MURFREESBORO — For 94 feet, Virginia Commonwealth and Louisville can harass opposing offenses with the best of them.
At least that is the opinion of Western Kentucky coach Ray Harper, whose Hilltoppers suffered consecutive blowout losses to both in December.
But when the ball crosses the timeline, Harper says not many teams unleash a half-court defense more suffocating than Middle Tennessee State's.
“From the standpoint of a half-court defensive team I think they’re the best we’ve played,” Harper said. “I don’t think they can put the pressure on you full court that VCU and Louisville can. But at the same time I think they’re better if the game settles into a half-court game than either one of those guys.”
He’d be hard-pressed to find many who disagreed after Saturday’s performance. MTSU defended its way to a decisive 72-53 victory over the Hilltoppers in front of a national televised audience and at a raucous Murphy Center, which drew a season-high crowd of 10,105.
Increasing their stranglehold in the Sun Belt Conference, the Blue Raiders (18-4, 10-1) cruised to their seventh straight victory and 11th in 12 games. In a game they never trailed, defense set the tone and overwhelmed their archrival en route to their 24th straight regular-season victory at home.
The Hilltoppers shot just 39 percent (16 of 41) from the field. They also committed 18 turnovers — 12 in the first half — which MTSU turned into 17 points.
“A lot of that defense led to offense,” coach Kermit Davis said.
The defense also bailed out an offense, which temporarily went stale. After building an 11-point lead in the first half, the Blue Raiders led just 42-36 less than six minutes into the second half. Unhappy with his team’s play on the glass and careless fouling after allowing offensive rebounds, Davis called a timeout to reiterate aggressive, smart play on defense.
The Blue Raiders responded as Western Kentucky (11-11, 5-6) went scoreless for more than five minutes. MTSU scored 14 straight points for a commanding 61-39 lead with 6:55 left.

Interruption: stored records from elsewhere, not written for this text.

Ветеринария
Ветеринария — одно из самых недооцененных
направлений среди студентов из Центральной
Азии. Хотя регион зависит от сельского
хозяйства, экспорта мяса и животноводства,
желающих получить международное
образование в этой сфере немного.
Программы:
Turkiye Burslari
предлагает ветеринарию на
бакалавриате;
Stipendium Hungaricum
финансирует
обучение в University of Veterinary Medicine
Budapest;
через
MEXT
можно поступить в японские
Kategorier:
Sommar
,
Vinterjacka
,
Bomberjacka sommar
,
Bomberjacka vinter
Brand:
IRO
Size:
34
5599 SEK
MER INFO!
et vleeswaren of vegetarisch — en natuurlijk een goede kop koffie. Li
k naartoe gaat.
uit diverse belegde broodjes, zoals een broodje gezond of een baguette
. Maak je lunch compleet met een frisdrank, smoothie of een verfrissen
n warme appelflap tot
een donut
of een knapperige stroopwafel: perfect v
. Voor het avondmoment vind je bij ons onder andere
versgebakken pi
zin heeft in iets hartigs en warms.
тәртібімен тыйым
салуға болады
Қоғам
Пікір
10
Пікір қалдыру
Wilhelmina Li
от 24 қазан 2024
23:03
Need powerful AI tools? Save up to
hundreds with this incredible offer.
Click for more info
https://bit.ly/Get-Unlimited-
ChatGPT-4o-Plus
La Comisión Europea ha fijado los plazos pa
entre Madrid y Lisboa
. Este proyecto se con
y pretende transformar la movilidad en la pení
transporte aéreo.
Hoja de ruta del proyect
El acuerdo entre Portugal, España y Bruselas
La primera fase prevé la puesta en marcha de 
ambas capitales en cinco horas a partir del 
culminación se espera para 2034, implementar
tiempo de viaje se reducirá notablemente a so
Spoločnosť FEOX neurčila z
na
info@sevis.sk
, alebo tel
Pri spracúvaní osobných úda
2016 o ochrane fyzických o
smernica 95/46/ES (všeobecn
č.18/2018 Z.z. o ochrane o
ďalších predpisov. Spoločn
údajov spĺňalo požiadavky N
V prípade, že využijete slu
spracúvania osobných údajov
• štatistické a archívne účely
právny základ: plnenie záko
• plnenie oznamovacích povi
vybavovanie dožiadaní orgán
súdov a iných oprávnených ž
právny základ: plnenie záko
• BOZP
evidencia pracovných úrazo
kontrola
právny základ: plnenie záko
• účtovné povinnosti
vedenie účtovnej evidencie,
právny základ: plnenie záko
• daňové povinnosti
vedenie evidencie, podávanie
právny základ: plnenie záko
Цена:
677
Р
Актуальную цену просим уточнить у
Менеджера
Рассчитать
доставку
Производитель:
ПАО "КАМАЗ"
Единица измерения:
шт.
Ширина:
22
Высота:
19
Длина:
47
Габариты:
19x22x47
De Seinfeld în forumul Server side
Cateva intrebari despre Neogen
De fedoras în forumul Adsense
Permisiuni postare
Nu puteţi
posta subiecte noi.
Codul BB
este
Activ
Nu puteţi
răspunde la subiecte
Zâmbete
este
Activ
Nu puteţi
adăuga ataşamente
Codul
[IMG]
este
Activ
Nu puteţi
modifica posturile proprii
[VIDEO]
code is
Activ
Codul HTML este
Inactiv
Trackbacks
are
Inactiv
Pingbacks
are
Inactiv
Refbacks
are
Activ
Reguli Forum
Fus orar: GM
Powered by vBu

“I thought it was just defensive pressure,” Davis said. “I thought James Gallman gave us a big lift [off the bench] of just defending. His energy in the game was great for ball pressure. Bruce Massey was unbelievable. I mean just some of the 50-50 balls he got on offensive rebounds. We had a couple plays where there was a loose ball where blue shirts, a couple of them, were right on top of it to save possessions. That was a big part of creating that lead.”
Much of the annoyance came from MTSU’s first line of defense — the backcourt.
The guard play of Massey, Gallman, Marcos Knight, Tweety Knight and Raymond Cintron made it difficult for WKU to work the ball inside. The Hilltoppers found little success from the outside too. They made just four of 15 3-pointers as MTSU continued to clamp down from the perimeter. The Blue Raiders rank 13th in the country in 3-point defense (28.1 percent).
“We talk about it in every day in practice, our guards being the key to our defense,” Massey said. “With me and Tweety on the ball we know if we get into their point guard they can’t get into an offense. Getting steals is an advantage for us. It is our strong point, getting into transition and getting layups and dunks.”
Besides leading all scorers with 15 points, Massey, a senior point guard, tied a career-high with four steals. He matched season-bests with six assists and seven rebounds. In fact, guards accounted for 18 of the Blue Raiders’ 33 rebounds.
“Their guards are the strength of their team now — bottom line,” Harper said. “They have some pretty good post players. But their guards — that’s why they’re good.”
The Blue Raiders lead the league the Sun Belt in scoring defense (58.4 points per game) and field-goal percentage defense (40.5 percent). More than halfway through a 20-game league schedule, they own the Sun Belt’s best record and hold a two and half game lead in the East Division over South Alabama (10-8, 7-3). They appear well on their way to their third regular-season conference championship in four years.
Even more so, the Blue Raiders have a chance to make a case they’re better than last year’s record-setting team that won 27 games but just missed out on the program’s first NCAA Tournament bid since 1989.
“Like coach Davis tells us, every game we’ve got to go out and recreate our identity,” Marcos Knight said. “That’s defending, taking away first side [offense], rebounding and being really tough. That is something we hang our hats on.”